Шрифт:
— Ага.
А к ужину — женщина…
…Когда мы оказались на лестничной клетке, и я чуть задержался, разыскивая ключи в кармане, Элия Вита, подойдя к моей двери, несколько раз похлопала ладошкой по кожаной обивке.
Удача и смерть по несколько раз в одну дверь не стучатся.
Такое бывает только с надеждой.
И когда однажды мы заговорили об этом с моим другом, художником Гришей Керчиным, я констатировал довольно печальную истину:
— Надежды умирают со смертью, — то Григорий вступился за продолжительность жизни надежд:
— Зато рождаются еще до зачатья…
— …Ты здесь работаешь? — Элия вошла в мастерскую, осмотрелась по стенам, на которых висели мои картины, прошла из угла в угол, нелишний раз демонстрируя свои ноги.
И вновь повторила свой вопрос-предположение:
— Ты здесь работаешь?
— Да, — ответил я.
— И женщины, которых ты ждешь, приходят к тебе сюда?
— Очень редко, — соврал я.
— Почему? — не остановилась моя гостья; и мне пришлось импровизировать:
— Элия, похоже, я такой старый, что мне уже иногда приходит в голову мысль, что в мастерской лучше поработать, чем ждать женщину.
Элия Вита вошла в мою мастерскую в первый раз.
И сделала это так, что не хотелось думать о том, что все происходящее когда-то происходит не только в первый раз, но и в последний.
Она обладала той грацией, которую можно было считать современной, потому что трудно было представить, что так же могла двигаться женщина в девятнадцатом веке.
Элия Вита отлично знала достоинства своей фигуры, а если в ее фигуре были недостатки — она умело скрывала их.
Взяв сумку с принесенными нами продуктами, я понес ее на кухню, и Элия прошла за мной:
— У тебя два холодильника? — На моей кухне действительно было два холодильника: один большой, стоявший просто так, второй маленький, которым я пользовался.
— Один.
Второй не работает.
— Почему? — спросила Элия, и я подумал о том, что ее вопрос относится к причине поломки.
И в ответ просто пожал плечами.
Не объяснять же мне было прибалтийской гостье, что Россия такая страна, в которой всегда хоть что-нибудь не работает: то холодильник, то правительство.
Но оказалось, что ее вопрос относился не к проблемам теории надежности машин и агрегатов, а к моей персональной безалаберности:
— Почему ты его не выбросишь? Он же мешает.
— Не знаю, — честно ответил я; а потом подумал и решил, что все-таки знаю:
— Наверное, потому, что, если я начну заниматься тем, что стану выбрасывать все, что мне мешает, у меня не останется времени ни на что другое в жизни…
…Мы расстались с кухней, и Элия прошла глазами по книжным полкам в моей мастерской; и, видя, что она бегло прочитывает названия на корешках, я сказал, указывая на полки у противоположенной стены:
— Книги по живописи вот здесь.
— Я уже видела.
У тебя очень старая, еще советская литература по искусству.
Не покупаешь ничего нового?
— Очень редко.
— Почему?
— Потому что в искусстве нет ничего нового из того, что меня могло бы заинтересовать.
— А мне казалось, что в искусстве очень много нового, — сказала Элия, оглянувшись на меня и посмотрев мне в глаза.

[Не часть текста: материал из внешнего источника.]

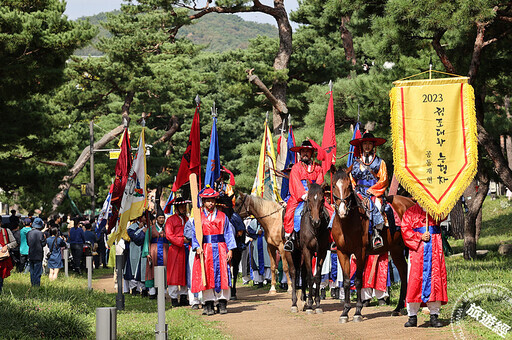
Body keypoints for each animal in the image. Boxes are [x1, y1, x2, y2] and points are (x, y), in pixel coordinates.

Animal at [284, 183, 332, 314]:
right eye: (309, 199)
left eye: (322, 200)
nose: (316, 222)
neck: (315, 229)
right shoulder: (307, 250)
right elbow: (310, 277)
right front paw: (311, 305)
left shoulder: (322, 252)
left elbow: (317, 277)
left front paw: (317, 304)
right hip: (291, 252)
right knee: (294, 273)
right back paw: (294, 303)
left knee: (303, 272)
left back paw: (303, 301)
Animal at [332, 169, 416, 322]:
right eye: (334, 185)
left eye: (348, 186)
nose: (342, 211)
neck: (347, 223)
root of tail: (410, 201)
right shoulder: (342, 252)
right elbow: (346, 281)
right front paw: (345, 312)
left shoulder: (360, 252)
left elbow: (358, 280)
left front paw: (358, 311)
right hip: (396, 249)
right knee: (403, 271)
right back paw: (398, 308)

— Я не считаю новым то, что живопись стала громко кричать мне о себе, вместо того, чтобы тихо и спокойно рассказать мне обо мне.
— Что же тогда это, как не новизна? — В моей гостье вновь проглянул ученый исследователь, и я вздохнул в ответ:
— Вульгарность.
— А может быть — современное искусство это не вульгарность, а откровенность.
— Элия, откровенность всегда ограничивается культурным слоем…
…Я видел художников, вскрывающих себе вены на подиуме.
По-моему, это люди, просто забывшие о том, что художник — это все-таки деятель культуры.
Культурный человек, при определенных обстоятельствах, может вскрыть себе вены, но он никогда не станет это делать прилюдно…
— …А вот на этой полке у тебя интересный подбор книг, — Элия вновь возвратила свое внимание полкам, возле которых стояла.
— Это то, что мне было интересно.
— Как у тебя на одной полке уживаются и книги по истории, и сказки.